Task description:
Look through the listing below and copy out each line that contains the word "odeurs".

────────────────────

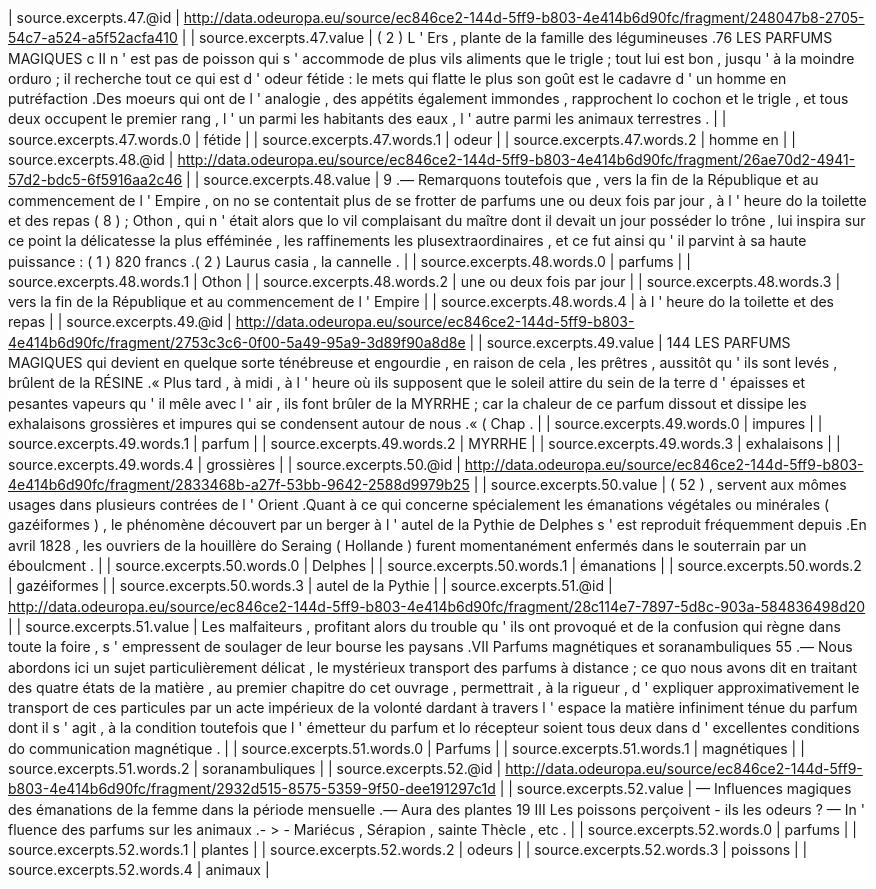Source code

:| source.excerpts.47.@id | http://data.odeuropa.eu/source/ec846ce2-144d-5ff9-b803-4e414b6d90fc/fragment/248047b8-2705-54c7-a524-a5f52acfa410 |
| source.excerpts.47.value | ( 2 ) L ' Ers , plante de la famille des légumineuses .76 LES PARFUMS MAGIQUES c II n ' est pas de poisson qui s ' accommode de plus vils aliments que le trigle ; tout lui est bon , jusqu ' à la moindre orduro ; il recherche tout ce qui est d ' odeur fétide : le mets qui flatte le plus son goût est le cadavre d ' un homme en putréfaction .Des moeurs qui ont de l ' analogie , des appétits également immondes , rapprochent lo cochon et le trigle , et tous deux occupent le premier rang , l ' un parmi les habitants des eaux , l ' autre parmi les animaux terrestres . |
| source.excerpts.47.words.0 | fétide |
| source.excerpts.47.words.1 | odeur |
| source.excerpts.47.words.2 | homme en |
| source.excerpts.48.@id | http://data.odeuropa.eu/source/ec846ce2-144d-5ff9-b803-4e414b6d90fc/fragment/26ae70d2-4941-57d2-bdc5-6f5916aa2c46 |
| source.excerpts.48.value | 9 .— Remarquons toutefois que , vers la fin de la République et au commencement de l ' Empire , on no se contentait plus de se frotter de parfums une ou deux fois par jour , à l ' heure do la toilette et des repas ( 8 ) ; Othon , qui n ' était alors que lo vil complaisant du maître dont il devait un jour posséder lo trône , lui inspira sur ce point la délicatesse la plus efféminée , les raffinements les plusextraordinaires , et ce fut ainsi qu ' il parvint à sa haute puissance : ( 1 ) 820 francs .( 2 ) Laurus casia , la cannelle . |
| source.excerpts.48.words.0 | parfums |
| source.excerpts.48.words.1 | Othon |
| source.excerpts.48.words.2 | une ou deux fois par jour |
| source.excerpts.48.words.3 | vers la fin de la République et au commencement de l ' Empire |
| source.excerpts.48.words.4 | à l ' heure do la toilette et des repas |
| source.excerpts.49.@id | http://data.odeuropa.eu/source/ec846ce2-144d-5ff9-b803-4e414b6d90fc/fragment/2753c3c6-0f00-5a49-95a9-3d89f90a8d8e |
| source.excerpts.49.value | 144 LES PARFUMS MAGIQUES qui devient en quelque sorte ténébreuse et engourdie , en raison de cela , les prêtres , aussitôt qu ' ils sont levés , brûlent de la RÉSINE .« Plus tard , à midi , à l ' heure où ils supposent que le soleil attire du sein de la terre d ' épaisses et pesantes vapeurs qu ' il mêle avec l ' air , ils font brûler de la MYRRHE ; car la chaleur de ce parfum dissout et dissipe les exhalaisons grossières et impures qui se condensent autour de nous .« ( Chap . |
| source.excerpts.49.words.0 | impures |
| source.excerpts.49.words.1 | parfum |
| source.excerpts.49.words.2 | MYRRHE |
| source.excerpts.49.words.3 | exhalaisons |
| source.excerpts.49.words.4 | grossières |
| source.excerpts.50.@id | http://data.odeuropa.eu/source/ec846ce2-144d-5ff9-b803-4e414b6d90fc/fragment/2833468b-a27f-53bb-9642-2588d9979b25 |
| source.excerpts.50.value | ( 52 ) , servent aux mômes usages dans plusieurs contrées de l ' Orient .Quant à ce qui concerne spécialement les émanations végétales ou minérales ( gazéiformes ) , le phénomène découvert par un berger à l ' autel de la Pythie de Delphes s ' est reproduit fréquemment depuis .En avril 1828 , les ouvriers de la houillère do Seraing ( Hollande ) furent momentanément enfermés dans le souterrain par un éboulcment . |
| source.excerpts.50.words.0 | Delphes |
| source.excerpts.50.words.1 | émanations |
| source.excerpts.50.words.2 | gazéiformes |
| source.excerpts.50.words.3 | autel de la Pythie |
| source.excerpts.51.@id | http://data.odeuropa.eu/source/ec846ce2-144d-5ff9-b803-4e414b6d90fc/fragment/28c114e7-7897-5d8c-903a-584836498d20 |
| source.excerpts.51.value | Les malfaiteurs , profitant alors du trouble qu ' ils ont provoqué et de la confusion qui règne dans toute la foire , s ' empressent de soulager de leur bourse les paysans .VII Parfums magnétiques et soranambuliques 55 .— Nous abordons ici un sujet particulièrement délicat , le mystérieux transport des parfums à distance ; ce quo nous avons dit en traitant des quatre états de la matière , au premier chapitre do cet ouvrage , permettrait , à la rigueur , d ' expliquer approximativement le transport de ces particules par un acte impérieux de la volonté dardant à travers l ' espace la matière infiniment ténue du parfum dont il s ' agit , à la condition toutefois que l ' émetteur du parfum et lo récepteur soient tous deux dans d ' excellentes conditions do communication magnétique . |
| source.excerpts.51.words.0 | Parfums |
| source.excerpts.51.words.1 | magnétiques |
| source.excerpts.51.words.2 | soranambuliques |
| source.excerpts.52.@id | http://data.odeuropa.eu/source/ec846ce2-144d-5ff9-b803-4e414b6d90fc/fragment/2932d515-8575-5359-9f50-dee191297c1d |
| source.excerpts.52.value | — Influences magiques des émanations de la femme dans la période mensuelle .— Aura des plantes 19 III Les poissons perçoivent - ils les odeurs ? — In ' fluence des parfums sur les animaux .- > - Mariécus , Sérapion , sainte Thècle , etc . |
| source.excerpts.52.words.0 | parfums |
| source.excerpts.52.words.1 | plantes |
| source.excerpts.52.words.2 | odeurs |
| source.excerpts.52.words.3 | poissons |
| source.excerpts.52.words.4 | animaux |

────────────────────

Exercise output:
| source.excerpts.52.value | — Influences magiques des émanations de la femme dans la période mensuelle .— Aura des plantes 19 III Les poissons perçoivent - ils les odeurs ? — In ' fluence des parfums sur les animaux .- > - Mariécus , Sérapion , sainte Thècle , etc . |
| source.excerpts.52.words.2 | odeurs |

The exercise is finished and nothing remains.